## Exercise data

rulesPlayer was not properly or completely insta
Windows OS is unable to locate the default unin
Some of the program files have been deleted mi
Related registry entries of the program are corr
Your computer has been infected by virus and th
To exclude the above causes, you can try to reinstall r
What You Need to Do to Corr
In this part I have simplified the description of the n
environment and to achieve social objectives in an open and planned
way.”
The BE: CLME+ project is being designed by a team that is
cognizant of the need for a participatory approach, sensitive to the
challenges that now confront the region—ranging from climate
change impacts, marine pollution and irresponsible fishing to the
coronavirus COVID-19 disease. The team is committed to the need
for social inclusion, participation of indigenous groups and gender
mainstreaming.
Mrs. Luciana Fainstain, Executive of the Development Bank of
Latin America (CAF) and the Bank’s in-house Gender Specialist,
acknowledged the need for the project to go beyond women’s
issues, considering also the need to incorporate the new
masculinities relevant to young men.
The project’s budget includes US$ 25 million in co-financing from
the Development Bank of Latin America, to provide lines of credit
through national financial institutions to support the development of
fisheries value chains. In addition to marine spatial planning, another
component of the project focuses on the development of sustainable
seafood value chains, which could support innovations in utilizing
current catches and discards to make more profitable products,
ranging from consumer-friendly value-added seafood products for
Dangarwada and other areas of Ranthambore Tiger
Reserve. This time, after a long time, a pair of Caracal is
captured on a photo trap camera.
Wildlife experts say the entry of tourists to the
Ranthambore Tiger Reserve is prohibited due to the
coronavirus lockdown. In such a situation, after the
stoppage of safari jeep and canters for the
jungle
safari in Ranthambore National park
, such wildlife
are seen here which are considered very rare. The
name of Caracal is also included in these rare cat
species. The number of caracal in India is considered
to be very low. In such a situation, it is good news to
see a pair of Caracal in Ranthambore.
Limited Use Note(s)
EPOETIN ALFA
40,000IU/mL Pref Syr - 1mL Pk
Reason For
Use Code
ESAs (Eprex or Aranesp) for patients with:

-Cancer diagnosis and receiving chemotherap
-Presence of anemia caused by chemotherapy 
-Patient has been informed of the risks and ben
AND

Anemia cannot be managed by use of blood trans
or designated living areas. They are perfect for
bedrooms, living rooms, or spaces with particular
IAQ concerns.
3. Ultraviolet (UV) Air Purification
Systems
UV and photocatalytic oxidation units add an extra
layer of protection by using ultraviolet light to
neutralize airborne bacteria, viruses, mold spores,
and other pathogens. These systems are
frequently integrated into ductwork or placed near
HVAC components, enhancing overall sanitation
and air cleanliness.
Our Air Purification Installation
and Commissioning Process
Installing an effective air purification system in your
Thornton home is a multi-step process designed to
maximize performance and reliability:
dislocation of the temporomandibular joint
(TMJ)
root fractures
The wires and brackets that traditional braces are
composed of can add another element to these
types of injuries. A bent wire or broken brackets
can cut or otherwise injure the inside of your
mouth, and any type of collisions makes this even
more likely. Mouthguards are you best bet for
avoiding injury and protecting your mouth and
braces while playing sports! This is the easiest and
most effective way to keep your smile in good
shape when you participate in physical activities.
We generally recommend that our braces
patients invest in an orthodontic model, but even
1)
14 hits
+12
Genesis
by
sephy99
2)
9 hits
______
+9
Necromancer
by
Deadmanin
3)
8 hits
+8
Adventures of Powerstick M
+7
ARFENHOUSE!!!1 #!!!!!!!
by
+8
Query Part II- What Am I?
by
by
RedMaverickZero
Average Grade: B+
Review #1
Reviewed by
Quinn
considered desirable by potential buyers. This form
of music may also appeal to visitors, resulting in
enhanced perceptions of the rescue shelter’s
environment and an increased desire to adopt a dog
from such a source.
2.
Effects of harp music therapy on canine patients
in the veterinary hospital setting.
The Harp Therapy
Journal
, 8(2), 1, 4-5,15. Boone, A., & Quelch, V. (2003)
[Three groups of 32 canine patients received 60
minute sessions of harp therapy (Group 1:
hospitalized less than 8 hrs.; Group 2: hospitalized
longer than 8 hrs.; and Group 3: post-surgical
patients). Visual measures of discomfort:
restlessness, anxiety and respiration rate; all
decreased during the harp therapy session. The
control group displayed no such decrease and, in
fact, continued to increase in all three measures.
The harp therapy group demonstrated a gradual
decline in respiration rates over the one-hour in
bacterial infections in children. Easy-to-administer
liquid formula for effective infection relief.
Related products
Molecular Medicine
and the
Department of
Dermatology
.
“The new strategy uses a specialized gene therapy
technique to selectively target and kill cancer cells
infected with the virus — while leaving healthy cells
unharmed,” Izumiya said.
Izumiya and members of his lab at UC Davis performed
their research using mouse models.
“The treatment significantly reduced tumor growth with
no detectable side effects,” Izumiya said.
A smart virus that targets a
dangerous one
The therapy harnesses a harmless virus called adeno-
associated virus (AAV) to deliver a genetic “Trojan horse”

## What you have to do
Retype each line of the data exactly as it reads.

## Output of the exercise
rulesPlayer was not properly or completely insta
Windows OS is unable to locate the default unin
Some of the program files have been deleted mi
Related registry entries of the program are corr
Your computer has been infected by virus and th
To exclude the above causes, you can try to reinstall r
What You Need to Do to Corr
In this part I have simplified the description of the n
environment and to achieve social objectives in an open and planned
way.”
The BE: CLME+ project is being designed by a team that is
cognizant of the need for a participatory approach, sensitive to the
challenges that now confront the region—ranging from climate
change impacts, marine pollution and irresponsible fishing to the
coronavirus COVID-19 disease. The team is committed to the need
for social inclusion, participation of indigenous groups and gender
mainstreaming.
Mrs. Luciana Fainstain, Executive of the Development Bank of
Latin America (CAF) and the Bank’s in-house Gender Specialist,
acknowledged the need for the project to go beyond women’s
issues, considering also the need to incorporate the new
masculinities relevant to young men.
The project’s budget includes US$ 25 million in co-financing from
the Development Bank of Latin America, to provide lines of credit
through national financial institutions to support the development of
fisheries value chains. In addition to marine spatial planning, another
component of the project focuses on the development of sustainable
seafood value chains, which could support innovations in utilizing
current catches and discards to make more profitable products,
ranging from consumer-friendly value-added seafood products for
Dangarwada and other areas of Ranthambore Tiger
Reserve. This time, after a long time, a pair of Caracal is
captured on a photo trap camera.
Wildlife experts say the entry of tourists to the
Ranthambore Tiger Reserve is prohibited due to the
coronavirus lockdown. In such a situation, after the
stoppage of safari jeep and canters for the
jungle
safari in Ranthambore National park
, such wildlife
are seen here which are considered very rare. The
name of Caracal is also included in these rare cat
species. The number of caracal in India is considered
to be very low. In such a situation, it is good news to
see a pair of Caracal in Ranthambore.
Limited Use Note(s)
EPOETIN ALFA
40,000IU/mL Pref Syr - 1mL Pk
Reason For
Use Code
ESAs (Eprex or Aranesp) for patients with:

-Cancer diagnosis and receiving chemotherap
-Presence of anemia caused by chemotherapy 
-Patient has been informed of the risks and ben
AND

Anemia cannot be managed by use of blood trans
or designated living areas. They are perfect for
bedrooms, living rooms, or spaces with particular
IAQ concerns.
3. Ultraviolet (UV) Air Purification
Systems
UV and photocatalytic oxidation units add an extra
layer of protection by using ultraviolet light to
neutralize airborne bacteria, viruses, mold spores,
and other pathogens. These systems are
frequently integrated into ductwork or placed near
HVAC components, enhancing overall sanitation
and air cleanliness.
Our Air Purification Installation
and Commissioning Process
Installing an effective air purification system in your
Thornton home is a multi-step process designed to
maximize performance and reliability:
dislocation of the temporomandibular joint
(TMJ)
root fractures
The wires and brackets that traditional braces are
composed of can add another element to these
types of injuries. A bent wire or broken brackets
can cut or otherwise injure the inside of your
mouth, and any type of collisions makes this even
more likely. Mouthguards are you best bet for
avoiding injury and protecting your mouth and
braces while playing sports! This is the easiest and
most effective way to keep your smile in good
shape when you participate in physical activities.
We generally recommend that our braces
patients invest in an orthodontic model, but even
1)
14 hits
+12
Genesis
by
sephy99
2)
9 hits
______
+9
Necromancer
by
Deadmanin
3)
8 hits
+8
Adventures of Powerstick M
+7
ARFENHOUSE!!!1 #!!!!!!!
by
+8
Query Part II- What Am I?
by
by
RedMaverickZero
Average Grade: B+
Review #1
Reviewed by
Quinn
considered desirable by potential buyers. This form
of music may also appeal to visitors, resulting in
enhanced perceptions of the rescue shelter’s
environment and an increased desire to adopt a dog
from such a source.
2.
Effects of harp music therapy on canine patients
in the veterinary hospital setting.
The Harp Therapy
Journal
, 8(2), 1, 4-5,15. Boone, A., & Quelch, V. (2003)
[Three groups of 32 canine patients received 60
minute sessions of harp therapy (Group 1:
hospitalized less than 8 hrs.; Group 2: hospitalized
longer than 8 hrs.; and Group 3: post-surgical
patients). Visual measures of discomfort:
restlessness, anxiety and respiration rate; all
decreased during the harp therapy session. The
control group displayed no such decrease and, in
fact, continued to increase in all three measures.
The harp therapy group demonstrated a gradual
decline in respiration rates over the one-hour in
bacterial infections in children. Easy-to-administer
liquid formula for effective infection relief.
Related products
Molecular Medicine
and the
Department of
Dermatology
.
“The new strategy uses a specialized gene therapy
technique to selectively target and kill cancer cells
infected with the virus — while leaving healthy cells
unharmed,” Izumiya said.
Izumiya and members of his lab at UC Davis performed
their research using mouse models.
“The treatment significantly reduced tumor growth with
no detectable side effects,” Izumiya said.
A smart virus that targets a
dangerous one
The therapy harnesses a harmless virus called adeno-
associated virus (AAV) to deliver a genetic “Trojan horse”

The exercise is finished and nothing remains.